RNA: Tools for Cell Biology
National Heart, Lung, And Blood Institute
Investigators
Linked publications, trials & patents
Abstract
This year we reported the development of an RNA-based intramolecular fluorescence resonant energy transfer (FRET) reporter that can provide information not only on distance but angular orientation between two fluorophores. Because it results from dipole-dipole interaction, FRET is a function of both, distance and orientation (as well as spectral overlap) between two fluorophores. Although FRET is widely employed in studies of proximity and interaction of biomolecules, both in vitro and in vivo, usually only the distance-dependence is used.
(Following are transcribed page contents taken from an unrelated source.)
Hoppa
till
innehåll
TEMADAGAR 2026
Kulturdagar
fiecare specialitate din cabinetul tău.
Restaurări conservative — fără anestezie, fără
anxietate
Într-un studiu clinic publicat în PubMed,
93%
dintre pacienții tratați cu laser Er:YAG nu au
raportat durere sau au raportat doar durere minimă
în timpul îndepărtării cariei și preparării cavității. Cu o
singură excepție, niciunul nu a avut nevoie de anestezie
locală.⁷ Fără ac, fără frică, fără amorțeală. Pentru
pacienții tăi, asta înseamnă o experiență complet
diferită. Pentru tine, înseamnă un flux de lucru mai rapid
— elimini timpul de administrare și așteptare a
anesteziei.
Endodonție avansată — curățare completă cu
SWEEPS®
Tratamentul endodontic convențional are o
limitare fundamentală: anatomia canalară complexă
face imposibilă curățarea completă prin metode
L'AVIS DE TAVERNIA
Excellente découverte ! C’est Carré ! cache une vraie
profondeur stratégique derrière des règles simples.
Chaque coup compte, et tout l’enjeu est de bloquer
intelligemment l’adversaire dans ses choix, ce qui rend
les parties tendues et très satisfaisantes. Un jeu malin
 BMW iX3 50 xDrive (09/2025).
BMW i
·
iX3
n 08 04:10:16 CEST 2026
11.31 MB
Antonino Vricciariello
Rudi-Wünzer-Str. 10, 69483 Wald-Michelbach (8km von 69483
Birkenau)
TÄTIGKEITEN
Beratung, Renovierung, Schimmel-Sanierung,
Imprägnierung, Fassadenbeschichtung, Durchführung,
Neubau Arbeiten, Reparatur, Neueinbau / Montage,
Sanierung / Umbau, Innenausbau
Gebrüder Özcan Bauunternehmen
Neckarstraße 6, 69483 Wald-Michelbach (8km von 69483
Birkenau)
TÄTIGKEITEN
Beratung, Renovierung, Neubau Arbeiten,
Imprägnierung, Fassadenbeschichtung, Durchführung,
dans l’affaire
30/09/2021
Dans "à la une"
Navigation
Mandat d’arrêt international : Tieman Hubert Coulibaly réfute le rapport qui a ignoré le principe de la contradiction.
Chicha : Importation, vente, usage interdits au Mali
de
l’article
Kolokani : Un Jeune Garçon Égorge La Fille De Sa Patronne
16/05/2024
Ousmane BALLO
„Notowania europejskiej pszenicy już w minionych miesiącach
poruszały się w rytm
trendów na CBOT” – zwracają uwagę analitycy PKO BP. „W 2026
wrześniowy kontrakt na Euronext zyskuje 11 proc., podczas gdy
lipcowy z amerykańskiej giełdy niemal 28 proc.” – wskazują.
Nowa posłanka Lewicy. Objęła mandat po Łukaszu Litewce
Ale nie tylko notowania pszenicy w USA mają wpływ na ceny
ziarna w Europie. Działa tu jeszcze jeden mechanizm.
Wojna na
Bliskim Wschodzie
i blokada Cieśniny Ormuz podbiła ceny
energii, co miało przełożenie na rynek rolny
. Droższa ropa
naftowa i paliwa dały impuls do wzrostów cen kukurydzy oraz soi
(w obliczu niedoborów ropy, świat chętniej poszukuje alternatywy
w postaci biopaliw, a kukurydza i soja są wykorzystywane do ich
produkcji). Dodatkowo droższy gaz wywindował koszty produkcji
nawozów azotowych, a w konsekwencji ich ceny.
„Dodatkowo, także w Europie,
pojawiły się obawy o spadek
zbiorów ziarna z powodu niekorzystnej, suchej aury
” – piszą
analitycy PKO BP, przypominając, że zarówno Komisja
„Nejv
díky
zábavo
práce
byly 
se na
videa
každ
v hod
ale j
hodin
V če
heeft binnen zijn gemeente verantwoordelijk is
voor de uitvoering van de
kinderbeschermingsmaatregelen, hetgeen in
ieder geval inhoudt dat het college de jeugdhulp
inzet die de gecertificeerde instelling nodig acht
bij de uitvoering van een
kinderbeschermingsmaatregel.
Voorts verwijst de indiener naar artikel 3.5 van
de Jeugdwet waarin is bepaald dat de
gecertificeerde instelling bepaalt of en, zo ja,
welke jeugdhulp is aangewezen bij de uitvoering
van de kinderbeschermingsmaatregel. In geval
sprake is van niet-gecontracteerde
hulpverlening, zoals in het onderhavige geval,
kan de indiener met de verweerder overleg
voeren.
This is because most fluorophores are attached to proteins and nucleic acids through flexible linkages. Due to thermal motion, the orientation of the fluorophores relative to the biomolecules under study is largely randomized, making analysis of the relative orientation of the fluorophores very difficult. Our laboratory has structurally characterized fluorescent RNA aptamer-fluorophore complexes. We reasoned that since RNA, especially in its double-stranded form, is extremely rigid, placing two fluorescent RNA modules at appropriate locations in an RNA under study could yield FRET reporters on the structure and structural transition of the RNA of interest. We constructed a model system in which two fluoromodules whose structures we have determined are separated by variable numbers of base pairs. Consistent with structure-based modeling, the FRET intensity varied in a damped sinusoidal function of the number of base pairs intervening between the fluorophores. Appropriate deconvolution allows extraction of the orientation component. We successfully tested the approach further in characterizing the ligand dependent re-organization of a bacterial gene-regulatory RNA. Overall, this approach will be of value for characterizing large RNA and RNA-protein complex machines, using time-, distance-, and orientation-dependent FRET.